▶ **TASK ITEM**:
In the entries below, how many lines include "down"? Reply with the number and nothing more.

▶ **DATA SHOWN**:
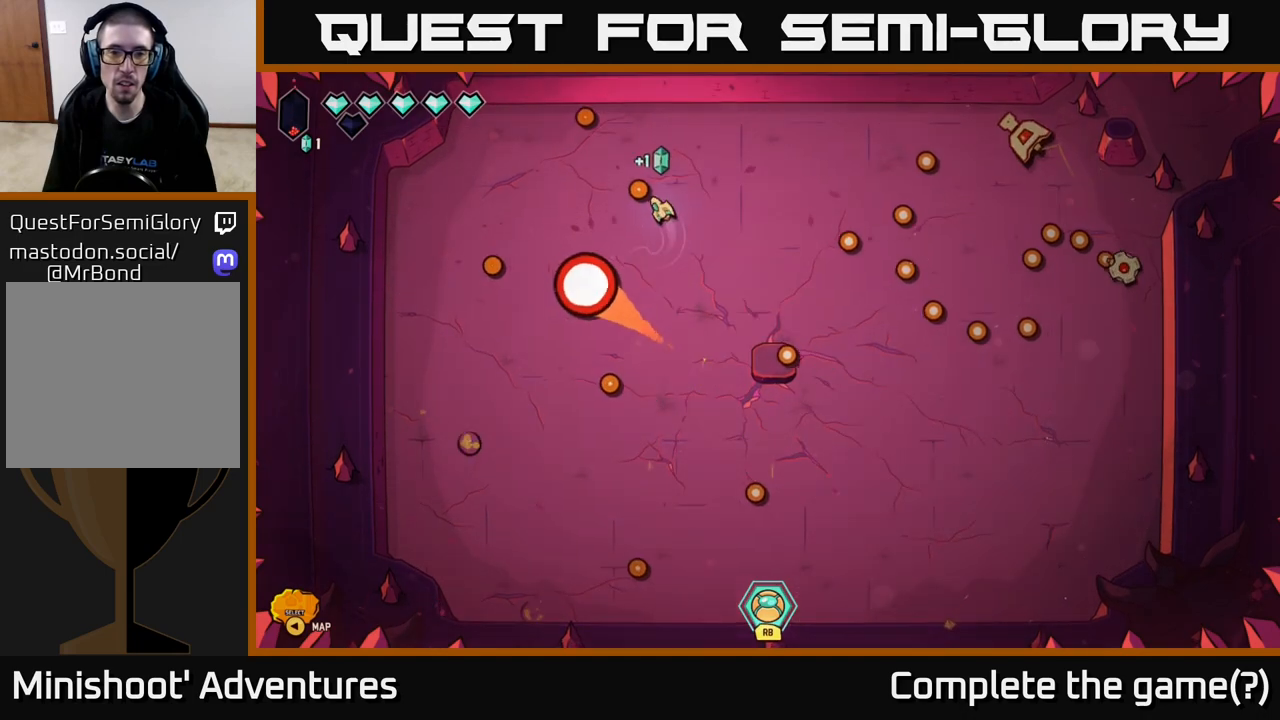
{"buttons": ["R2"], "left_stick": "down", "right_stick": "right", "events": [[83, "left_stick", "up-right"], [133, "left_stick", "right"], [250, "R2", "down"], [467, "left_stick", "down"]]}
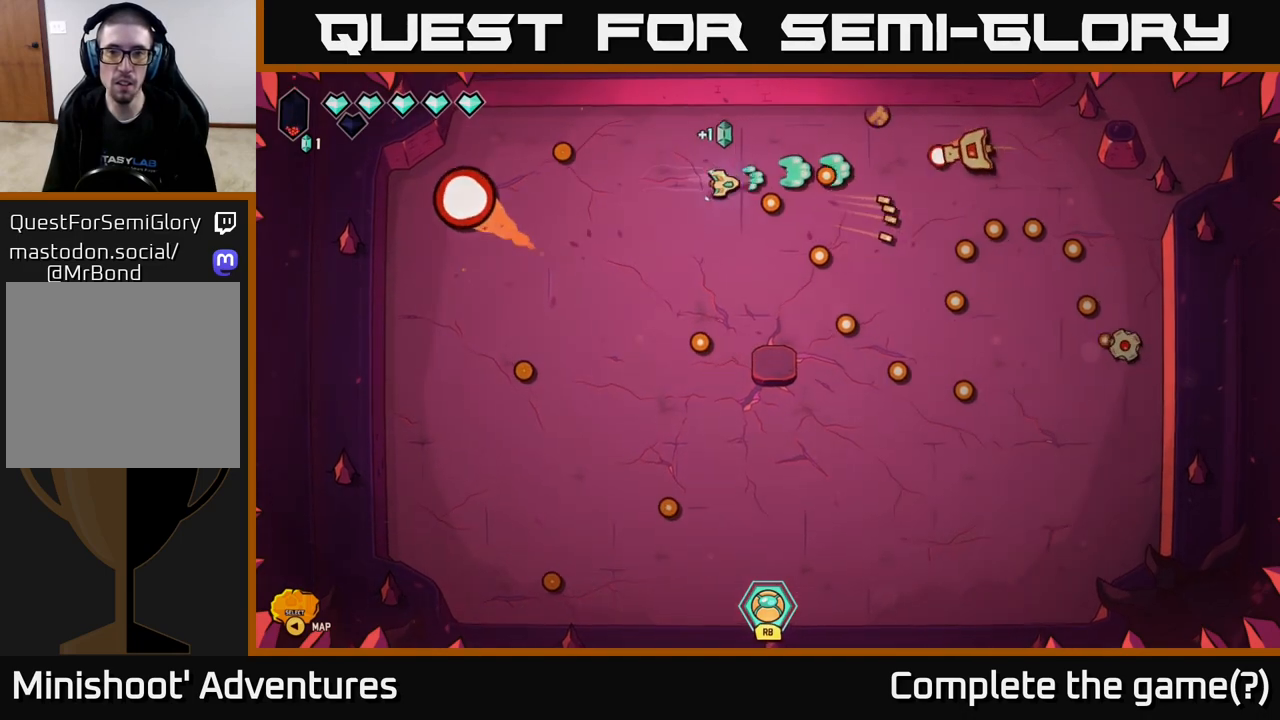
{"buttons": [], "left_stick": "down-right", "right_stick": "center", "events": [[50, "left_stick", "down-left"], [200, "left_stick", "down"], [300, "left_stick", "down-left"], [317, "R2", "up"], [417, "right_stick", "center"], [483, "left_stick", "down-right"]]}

--

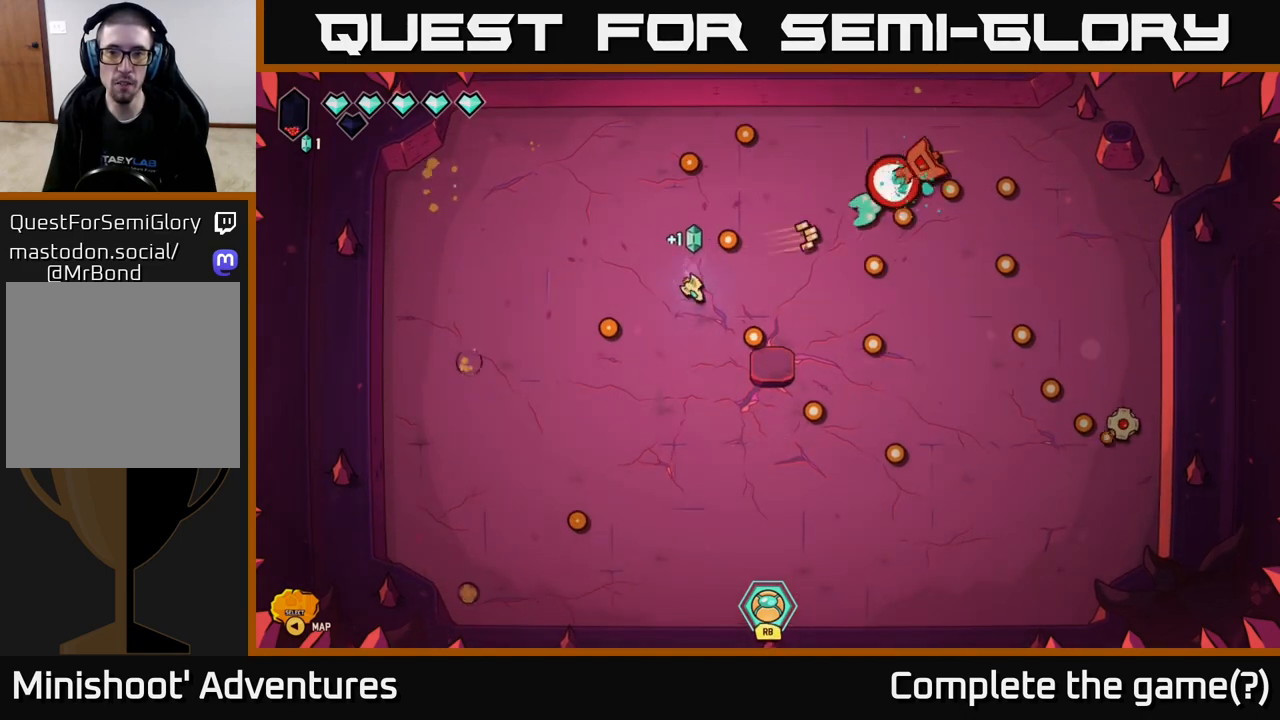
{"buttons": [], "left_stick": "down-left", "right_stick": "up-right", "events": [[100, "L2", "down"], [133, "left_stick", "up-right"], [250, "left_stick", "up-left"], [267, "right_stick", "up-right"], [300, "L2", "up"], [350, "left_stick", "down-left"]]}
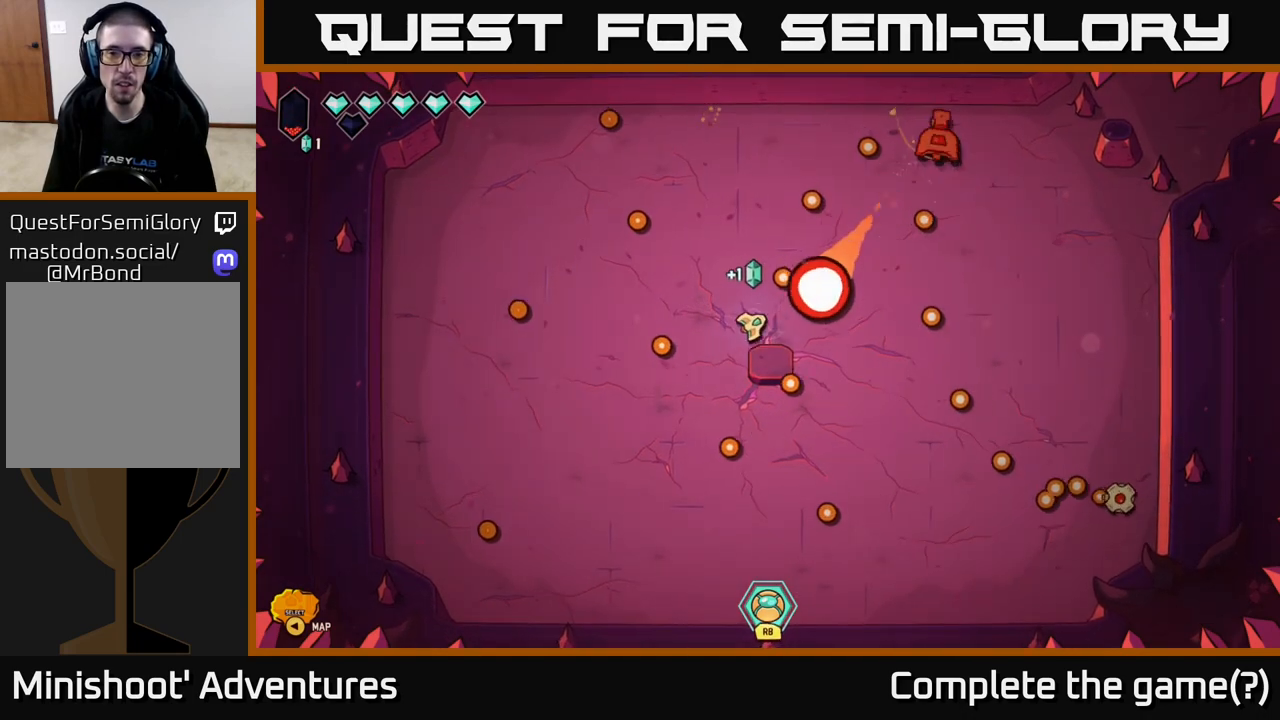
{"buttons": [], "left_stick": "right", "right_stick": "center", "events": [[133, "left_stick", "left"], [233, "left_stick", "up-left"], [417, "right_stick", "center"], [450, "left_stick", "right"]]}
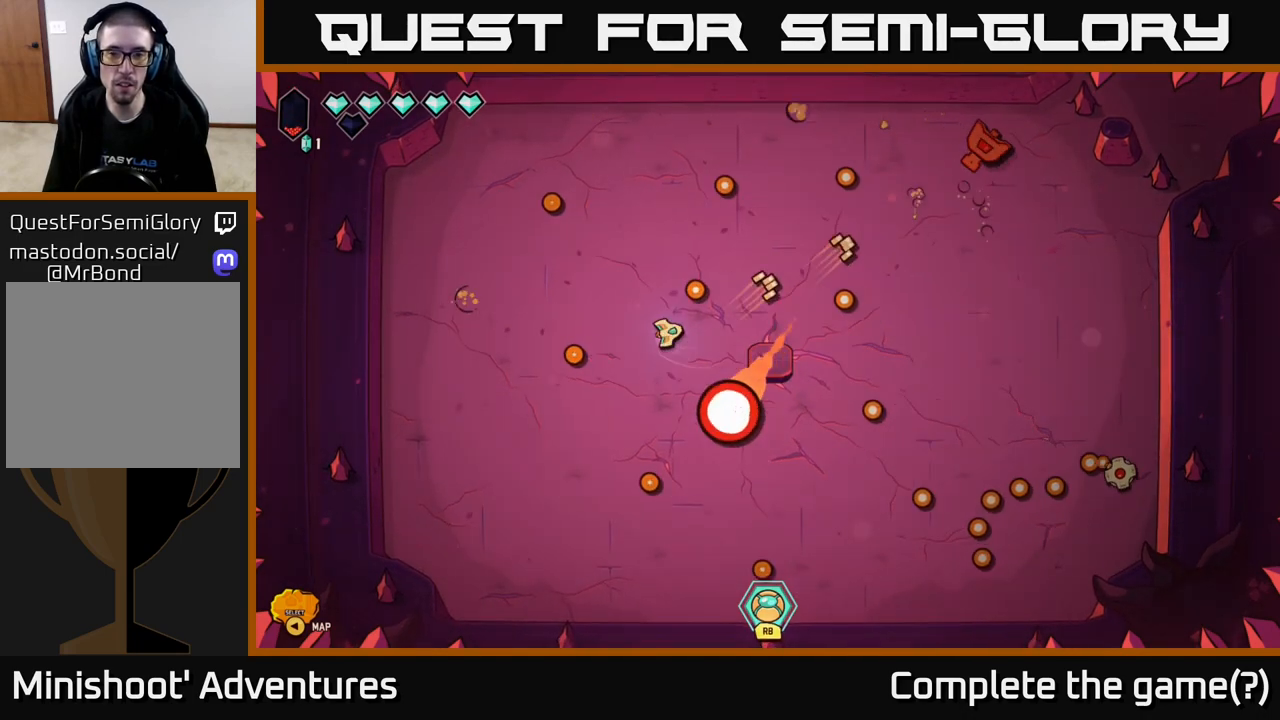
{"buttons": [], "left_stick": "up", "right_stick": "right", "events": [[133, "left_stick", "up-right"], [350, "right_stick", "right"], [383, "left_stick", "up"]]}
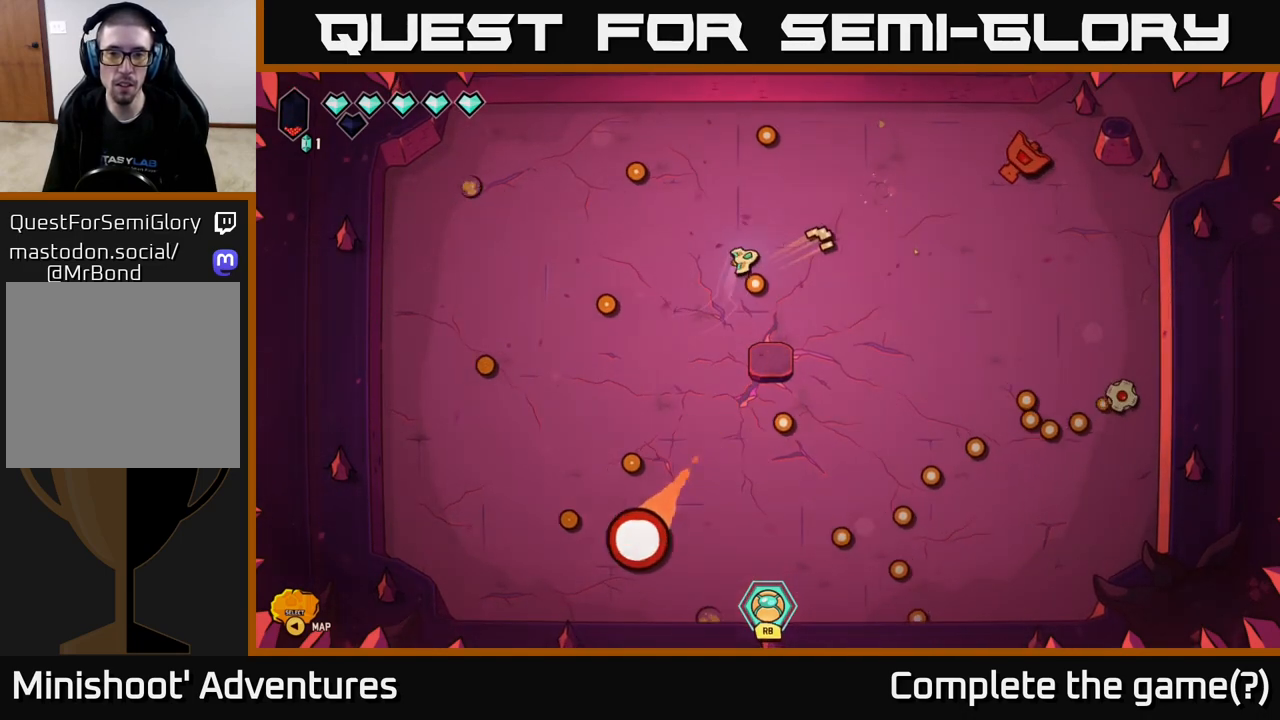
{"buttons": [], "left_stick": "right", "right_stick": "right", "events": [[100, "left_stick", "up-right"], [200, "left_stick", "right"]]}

▶ **RESPONSE FOR THIS EXERCISE**:
3